While there are options to expand Colin's business further, supply chain issues have prevented him from reaching more customers.
"I did have orders from other countries that I couldn't meet," he says.
"I'm working on overcoming those challenges so I can meet the demand. Factories are set up for volume and can't segregate my meat properly."
Colin is also heavily involved in local pig producer groups and the Irish Pig Health Society, and he is on the board of a European pig producers' organisation.
"You have to be all-in on these things," he says. "Farming is a lifestyle more than a profession."
Colin Marry is adamant that farming can be made more environmentally friendly without compromising output.
He is all about finding uses for products that other farmers might discard. And he is particularly concerned about the overuse of antibiotics.
"Farming can be linear," he says. "Things go in and out and there's a lot of things involved that are not utilised. We need to look at these things to produce more.
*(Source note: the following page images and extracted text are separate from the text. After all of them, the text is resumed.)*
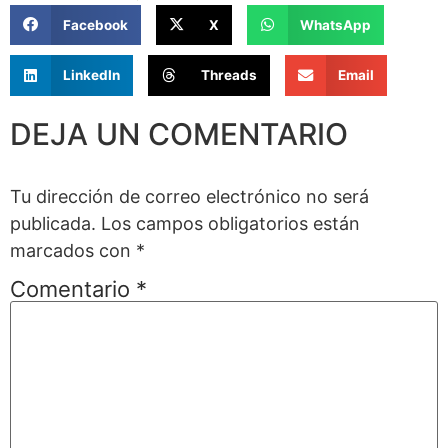
Facebook
X
WhatsApp
LinkedIn
Threads
Email
DEJA UN COMENTARIO
Tu dirección de correo electrónico no será
publicada.
Los campos obligatorios están
marcados con
*
Comentario
*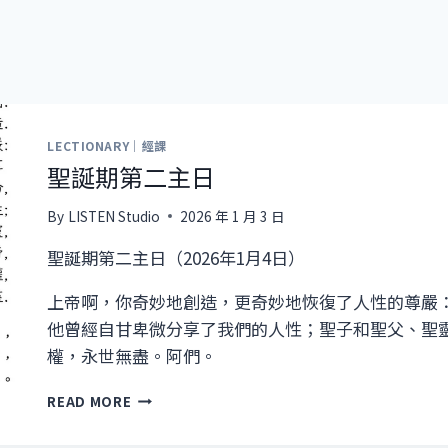
LECTIONARY｜經課
聖誕期第二主日
By
LISTEN Studio
2026 年 1 月 3 日
聖誕期第二主日（2026年1月4日）
上帝啊，你奇妙地創造，更奇妙地恢復了人性的尊嚴
他曾經自甘卑微分享了我們的人性；聖子和聖父、聖
權，永世無盡。阿們。
聖
READ MORE
誕
期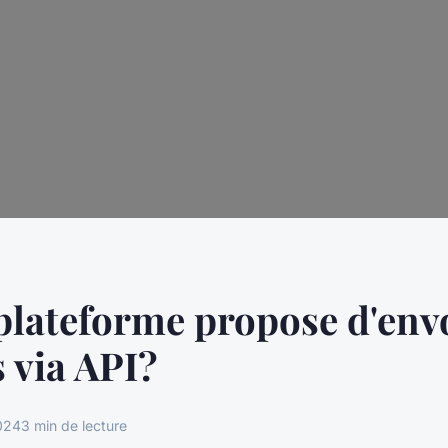
plateforme propose d'env
 via API?
024
3 min de lecture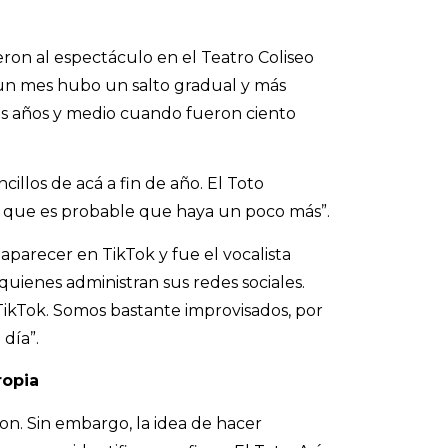
ieron al espectáculo en el Teatro Coliseo
 un mes hubo un salto gradual y más
es años y medio cuando fueron ciento
illos de acá a fin de año. El Toto
í que es probable que haya un poco más”.
aparecer en TikTok y fue el vocalista
quienes administran sus redes sociales.
ikTok. Somos bastante improvisados, por
día”.
ropia
n. Sin embargo, la idea de hacer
"It doesn't happen overnight - you need a lot of time to adapt a traditional farm.
"When it comes to the environment, rather than reducing what we're doing, it's about looking at the connectiveness.
"The pig is the great recycler of food. In my case they reuse the by-products from the rapeseed and olive oil industry.
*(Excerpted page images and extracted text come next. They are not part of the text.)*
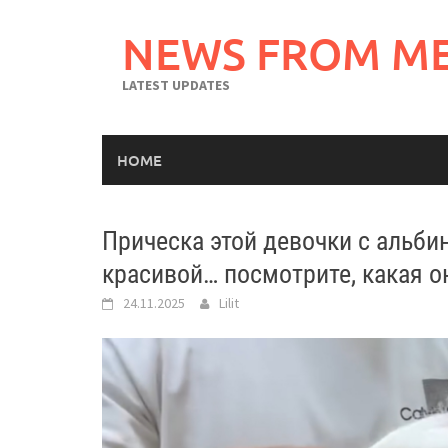
Skip
to
NEWS FROM M
content
LATEST UPDATES
HOME
Прическа этой девочки с альб
красивой… посмотрите, какая о
24.11.2025
Lilit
"In recent times focus has been on increasing production but now there is more of a realisation that sometimes we can go to far in one direction and forget about the overall connectiveness of the world, especially with the increased awareness of our carbon footprint.
"I think there are answers in farming, for example with the algae I was producing from the waste streams from pig production. But it would take a lot of investment in the long term to make it work. It's all about joined-up thinking."
When it comes to animal health, Colin stresses that there are options that don't involve over-using antibiotics.
"We try to improve pig health in the long term," he says. "There's pressure on using less antibiotics, so I'm looking for ways to improve the health of the animal without using antibiotics.
"I haven't used blanket feed or in-water antibiotics in several years, so if an individual animal needs treatment then they get an injection.
"I started using an algae supplement which improved the lactating pig health and in turn improved the suckling pig health."
Colin has previously stressed: "Healthy animals don't need antibiotics. Antibiotics are very important for the treatment of sick animals and I think farmers have a duty to try to protect the effectiveness of antibiotics for the future by using them responsibly and only when necessary.
"That is the message I would like to get out to farmers. We need to make sure we use antibiotics in a careful and targeted way so that they continue to work well against the illnesses we need them for."